Based on Peter Costello’s record over the past decade, it looks like Treasury has deliberately understated revenue by about $4 billion a year. An unexpected $1.5 billion in income tax drove the better outcome.

Even when growth falls 0.75 percentage points short, the forecast surplus is still conservative to the tune of $1 billion, meaning Australia is headed for its third biggest surplus ever in 2006-07 and will finally have a positive net worth by 2008-09.

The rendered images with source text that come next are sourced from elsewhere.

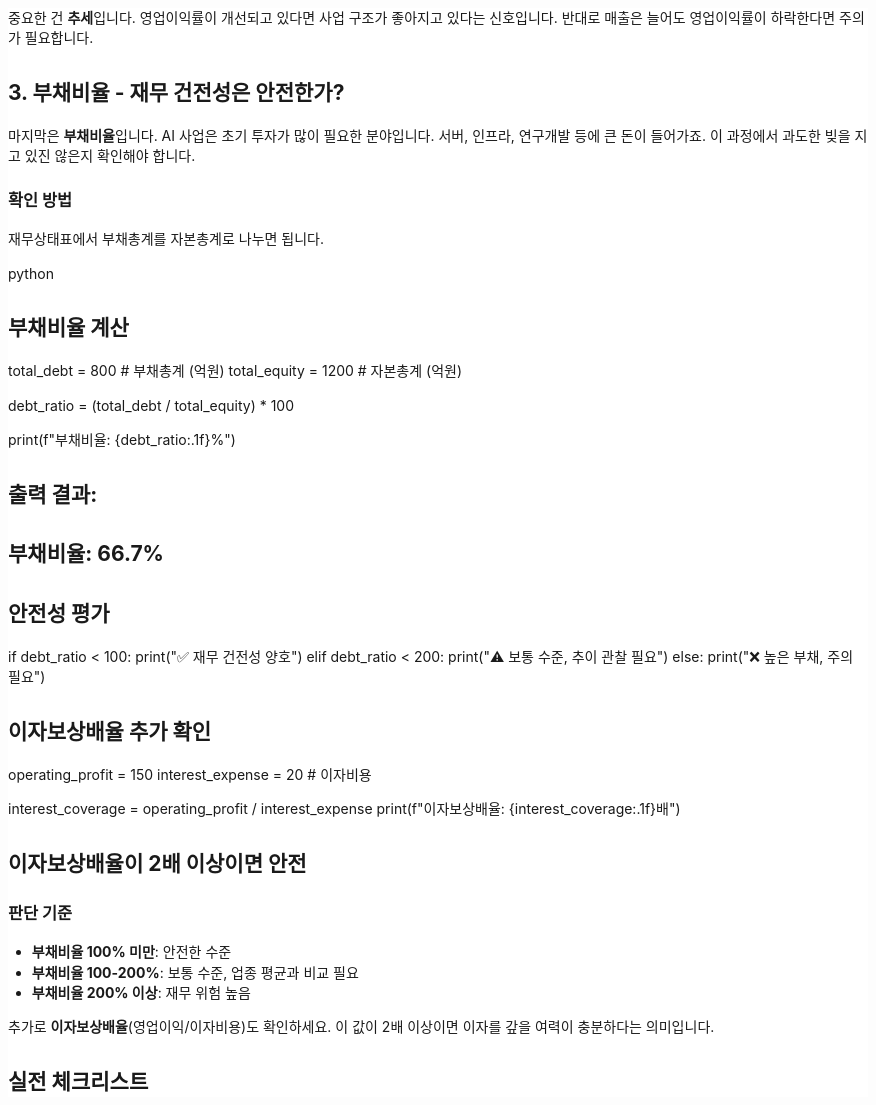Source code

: 중요한 건 **추세**입니다. 영업이익률이 개선되고 있다면 사업 구조가 좋아지고 있다는 신호입니다. 반대로 매출은 늘어도 영업이익률이 하락한다면 주의가 필요합니다.

## 3. 부채비율 - 재무 건전성은 안전한가?

마지막은 **부채비율**입니다. AI 사업은 초기 투자가 많이 필요한 분야입니다. 서버, 인프라, 연구개발 등에 큰 돈이 들어가죠. 이 과정에서 과도한 빚을 지고 있진 않은지 확인해야 합니다.

### 확인 방법

재무상태표에서 부채총계를 자본총계로 나누면 됩니다.

python
## 부채비율 계산
total_debt = 800  # 부채총계 (억원)
total_equity = 1200  # 자본총계 (억원)

debt_ratio = (total_debt / total_equity) * 100

print(f"부채비율: {debt_ratio:.1f}%")

## 출력 결과:
## 부채비율: 66.7%

## 안전성 평가
if debt_ratio < 100:
    print("✅ 재무 건전성 양호")
elif debt_ratio < 200:
    print("⚠️ 보통 수준, 추이 관찰 필요")
else:
    print("❌ 높은 부채, 주의 필요")

## 이자보상배율 추가 확인
operating_profit = 150
interest_expense = 20  # 이자비용

interest_coverage = operating_profit / interest_expense
print(f"이자보상배율: {interest_coverage:.1f}배")

## 이자보상배율이 2배 이상이면 안전


### 판단 기준

- **부채비율 100% 미만**: 안전한 수준
- **부채비율 100-200%**: 보통 수준, 업종 평균과 비교 필요
- **부채비율 200% 이상**: 재무 위험 높음

추가로 **이자보상배율**(영업이익/이자비용)도 확인하세요. 이 값이 2배 이상이면 이자를 갚을 여력이 충분하다는 의미입니다.

## 실전 체크리스트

The following table pulls together the entire budget forecasting record over the Howard and Costello years, including the original forecast in May before a financial year commences, the mid-year update shortly before Christmas, the next year’s forecast when there are only seven weeks of a financial year to go, and then the final outcome:

Year Budget Mid-year update Next Budget Outcome Forecasting error
1996-97 -5.65bn not done -6.89bn -$5.28bn +$370m
1997-98 -3.85bn -$2.75bn -$1.1bn $1.17bn +$5.02bn
1998-99 $2.69bn $3.27bn $2.88bn $4.34bn +$1.65bn
1999-00 $5.21bn $2.69bn $7.79bn $13.06bn +$7.85bn
2000-01 $2.84bn $4.33bn $2.25bn $5.97bn +$3.13bn
2001-02 $1.52bn $0.5bn -1.19bn -$1.06bn -$2.58bn
2002-03 $2.09bn $2.14bn $3.92bn $7.48bn +$5.39bn
2003-04 $3.66bn $4.64bn $4.59bn $8.04bn +$4.38bn
2004-05 $2.39bn $6.21bn $9.23bn $13.62bn +$11.23bn
2005-06 $8.92bn $11.5bn $14.8bn $15.8bn +$6.88bn
2006-07 $10.8bn $11.8bn to come to come + $1 bn
Average $2.78bn $3.61bn $3.63bn $5.36bn +$4.33bn

As you can see, Treasury’s credibility as a forecaster is pretty ordinary, but this has suited the government’s political agenda. The question now is whether this deliberately conservative approach can be sustained or whether changes will be made in Treasury.

Whatever the case, both Labor and the Coalition have almost $12 billion to spend so stand back for another pre-election spending spree, despite the drought and slowing economic growth.

Peter Costello has just had a 50 minute press conference covering a raft of topics, so expect the detail of these budget figures to be mixed in with various other stories such as Qantas, AWB and Pink’s criticism of our sheep farmers.